The drug has been approved by Japan’s Ministry of Health, Labour and Welfare following 19 clinical trials.

“I’m very proud,” says Professor Tyler. “We’ve been working on this science for 20 years, and used a rational approach to design this drug. We resolved some complex chemistry and it’s great that, following this approval, the drug is now a step closer to being available.

“In some cancers, like lymphoma, T-cells, a type of white blood cell, replicate uncontrollably. This drug inhibits the enzyme PNP (purine nucleoside phosphorylase), causing a metabolic imbalance in the T-cells that triggers cell death. The approval of Mundesine® provides further treatment options for patients with PTCL.”  

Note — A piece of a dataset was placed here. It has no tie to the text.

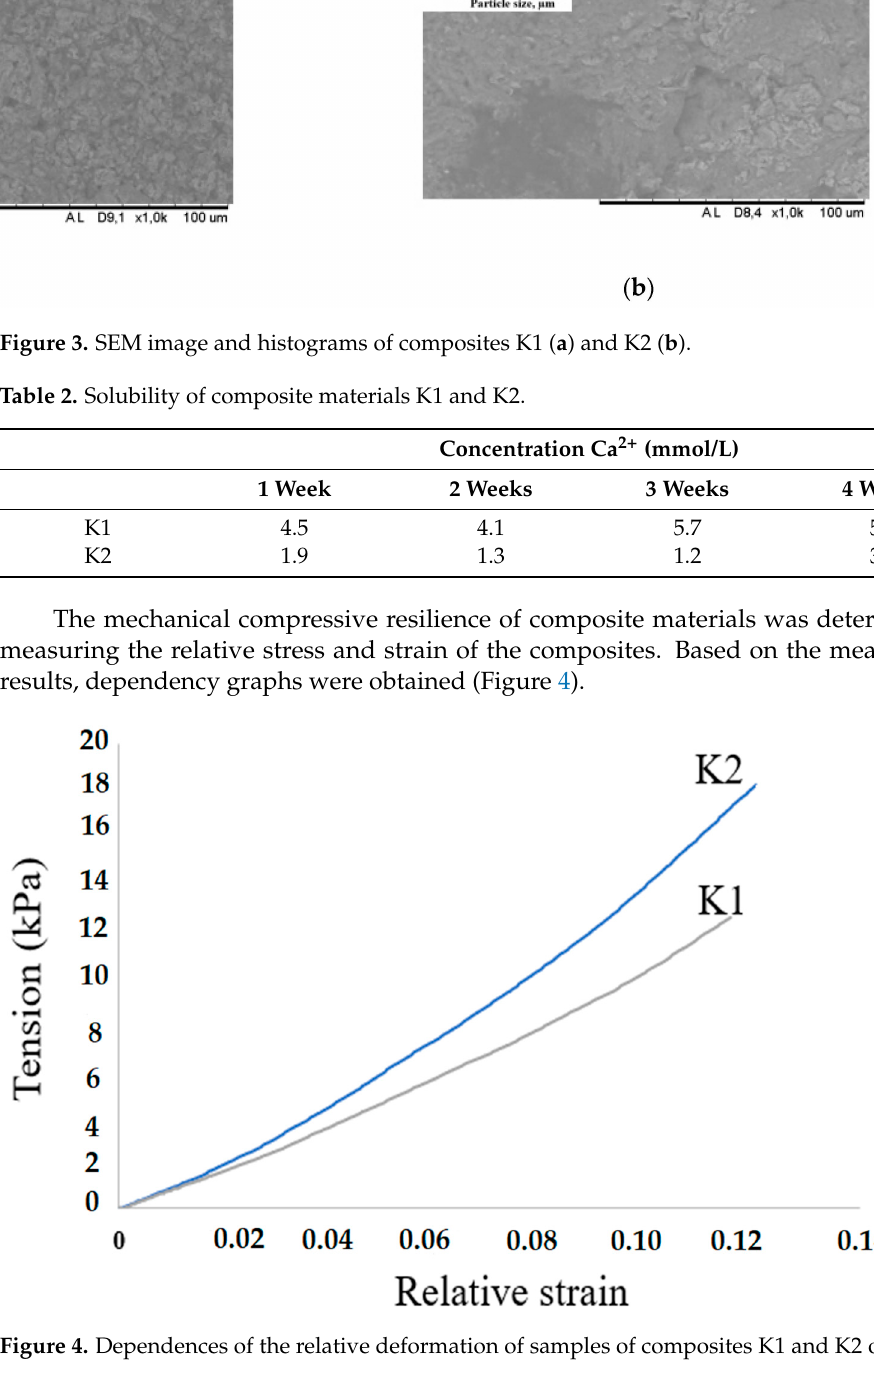
Table 3. Modulus of elasticity of composite materials K1 and K2.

Mundesine® was licensed by BioCryst Pharmaceuticals Inc., under an exclusive licence with Albert Einstein College of Medicine and Viclink, Victoria University’s commercialisation office. BioCryst subsequently entered into an exclusive sub-licensing agreement with Mundipharma to develop and commercialise forodesine in the field of oncology.

The drug has been specifically approved for patients whose PTCL has relapsed (recurred) or is refractory (resistant to treatment). Few effective treatments have been available for these conditions. Those PTCL patients who relapse following chemotherapy currently live an average of only six more months.

The research to identify the active ingredient (forodesine hydrochloride) of the Mundesine® drug product was carried out with funding support for the Ferrier Research Institute from New Zealand government agencies, and for the Albert Einstein College of Medicine from the United States General Medical Institute of the National Institutes of Health.